Knowing which integration method to use in different situations is important for solving hard integrals. Each method works best in certain cases.

Integration by Parts
This method is great when you have the product of two functions to integrate. It comes from the product rule of differentiation, which says:

$\int u \, dv = uv - \int v \, du$

When to use it:
You should use this method when you have things like polynomials multiplied by exponential functions or trigonometric functions. For example, with $x e^x$ or $x \sin(x)$. Choosing your $u$ and $dv$ wisely can make the integration easier.

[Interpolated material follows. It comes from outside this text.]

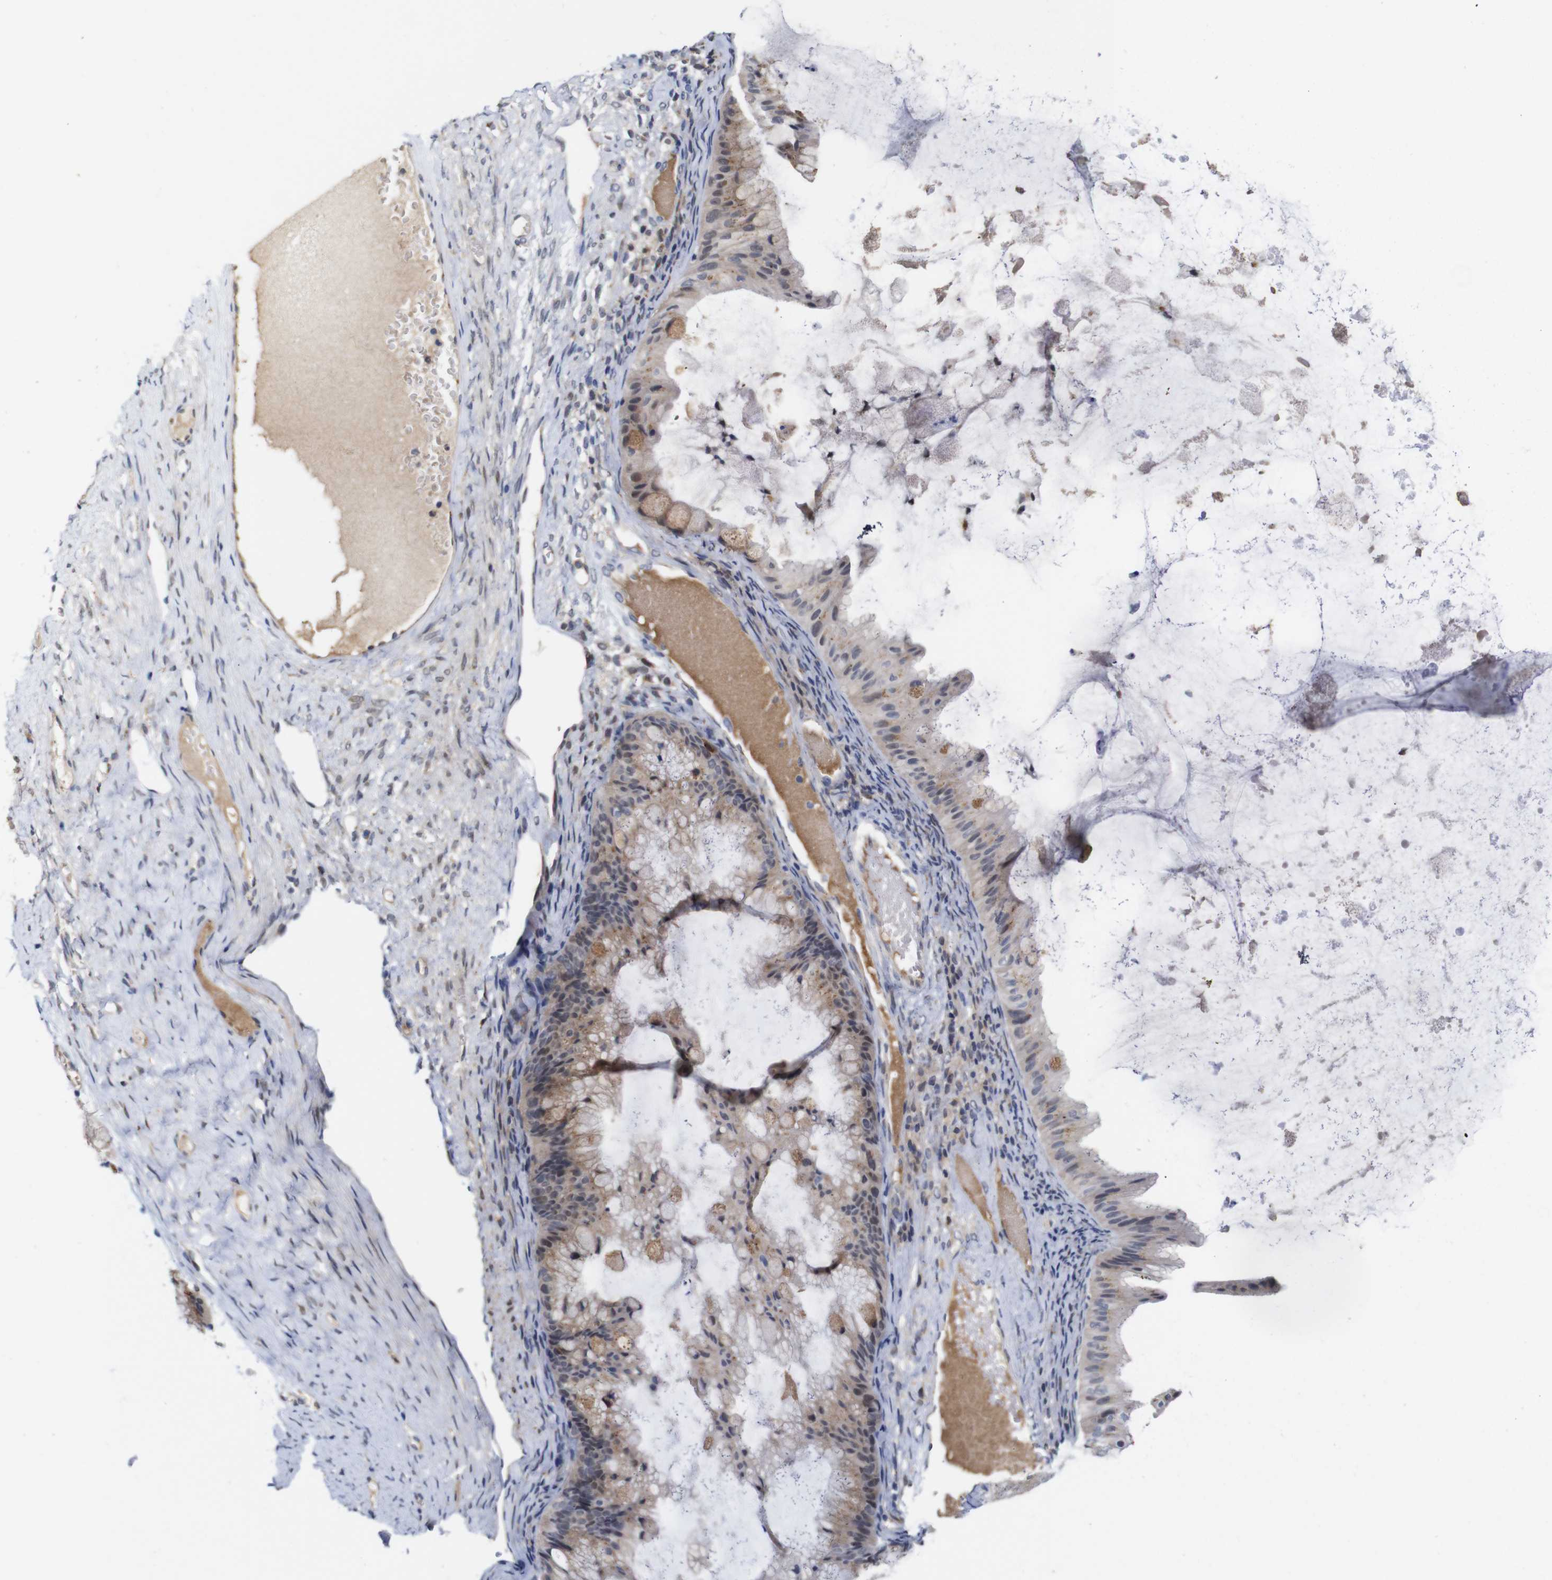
{"staining": {"intensity": "weak", "quantity": "25%-75%", "location": "cytoplasmic/membranous"}, "tissue": "ovarian cancer", "cell_type": "Tumor cells", "image_type": "cancer", "snomed": [{"axis": "morphology", "description": "Cystadenocarcinoma, mucinous, NOS"}, {"axis": "topography", "description": "Ovary"}], "caption": "DAB (3,3'-diaminobenzidine) immunohistochemical staining of human ovarian cancer demonstrates weak cytoplasmic/membranous protein staining in about 25%-75% of tumor cells. Using DAB (3,3'-diaminobenzidine) (brown) and hematoxylin (blue) stains, captured at high magnification using brightfield microscopy.", "gene": "FURIN", "patient": {"sex": "female", "age": 61}}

Trigonometric Substitution
You use trigonometric substitution when you're integrating expressions that include square roots of certain types of equations. If the integral has square roots like $\sqrt{a^2 - x^2}$, $\sqrt{x^2 + a^2}$, or $\sqrt{x^2 - a^2}$, this method is helpful.

When to use it:
This method is useful for integrals that include roots or that seem tough to simplify. For example, to integrate $\int \sqrt{4 - x^2} \, dx$, you can let $x = 2 \sin(\theta)$, which makes the problem a lot easier.

Partial Fractions
This technique is key for integrating fractions where the top number (numerator) has a lower degree than the bottom number (denominator). By breaking down a complicated fraction into simpler parts, it makes integration easier.

When to use it:
You can use this method for integrals like $\int \frac{2}{x^2 - 1} \, dx$. First, factor the denominator, then use the right substitutions for each part in the partial fraction breakdown.

In Summary:

• Integration by Parts works best for products of functions.
• Trigonometric Substitution is good for integrals with square roots that relate to certain quadratics.
• Partial Fractions helps to simplify rational functions.

By looking at the structure of the integrand and picking the right method, you can handle advanced integration techniques with ease.